A translation of La patate cadeau ou la « vraie » histoire de la poutine râpée, this young readers’ book tells the story of two seemingly opposed cultures coming together to help one another survive. What I enjoyed most about at was its ability to impart the compulsory moral of a children’s book and share local history, while remaining an entertaining read.
The story opens near the Petcoudiac River, several years after the expulsion of the local Acadian population known as Le Grand Dérangement. Young Christian Treitz, a Pennsylvania German immigrant and his family are shivering and starving their way through a harsh winter.
As he searches the forest for food he encounters an fur-clad Acadian man. When Christian’s hacking cough arrests his escape from the bear-like stranger, the man pats Christian’s back as his mother would to help clear his lungs. Their meeting is a friendly one, although brief as Christian’s brother Abraham appears with a musket to fend off the interloper.
Over the coming year Christian and the Acadian meet several times. They exchange French and German words, and the Acadian shares his supplies and offers advice about living near the river. As with their first meeting, their exchanges are by necessity short and sweet.
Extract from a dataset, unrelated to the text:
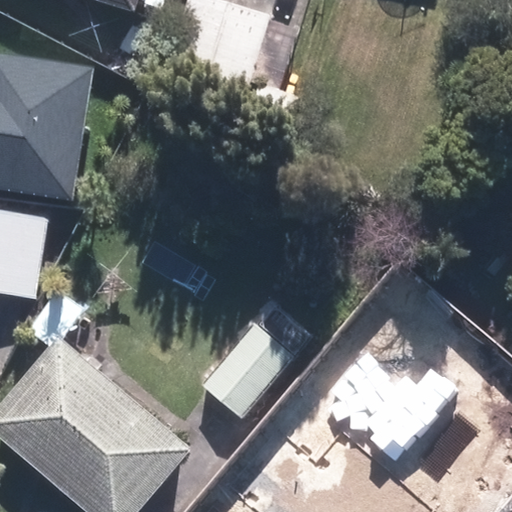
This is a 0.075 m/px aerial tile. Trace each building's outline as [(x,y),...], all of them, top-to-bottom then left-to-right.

The German settlers were wary that the expelled Acadians would return to take back their lands, and the Acadian is determined to stay out of the fray.
Readers will later learn that he is modeled on Pierre Belliveau, a historic figure who helped many of the early Monckton Township settler families survive the first year in Canada.
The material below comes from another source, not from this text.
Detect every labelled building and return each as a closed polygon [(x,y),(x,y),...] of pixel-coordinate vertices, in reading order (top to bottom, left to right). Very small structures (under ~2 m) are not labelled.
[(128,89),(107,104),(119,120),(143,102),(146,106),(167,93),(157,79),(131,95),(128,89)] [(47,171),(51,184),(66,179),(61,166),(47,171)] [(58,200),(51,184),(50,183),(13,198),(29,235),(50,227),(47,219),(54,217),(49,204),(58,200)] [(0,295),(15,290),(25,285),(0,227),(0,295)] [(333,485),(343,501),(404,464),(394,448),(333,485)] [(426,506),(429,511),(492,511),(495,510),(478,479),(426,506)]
By the end of the story, the Treitz family is grateful for Belliveau’s help and strike up a friendship through the exchange of food.
Tamara Thiébaux-Heikalo, who is known for her whimsical yet realistic imagery, illustrated the book. Her rustic, watercolour pictures suit the story of a hard life on the land and lend a brightness to a story filled with many melancholy moments as the reader watches German settlers chased off the helpful Belliveau.
This story is situated in history, but doesn’t beat the reader over the head with it. Depending on the age of the children with whom you share this tale, Léger has made it simple for you to add in additional history to suit any age. For example, when Christian an Belliveau first meet the Acadian says his people were sometimes known as the French Neutrals, a reference to the Acadians who refused to take up arms for or against either side in the French and Indian War.
And in the back of the book you’ll find an note outlining the story’s historical context; French and German glossaries for the words used in the story; and, perhaps best of all, a recipe for those delicious, potato dumplings la poutine râpée.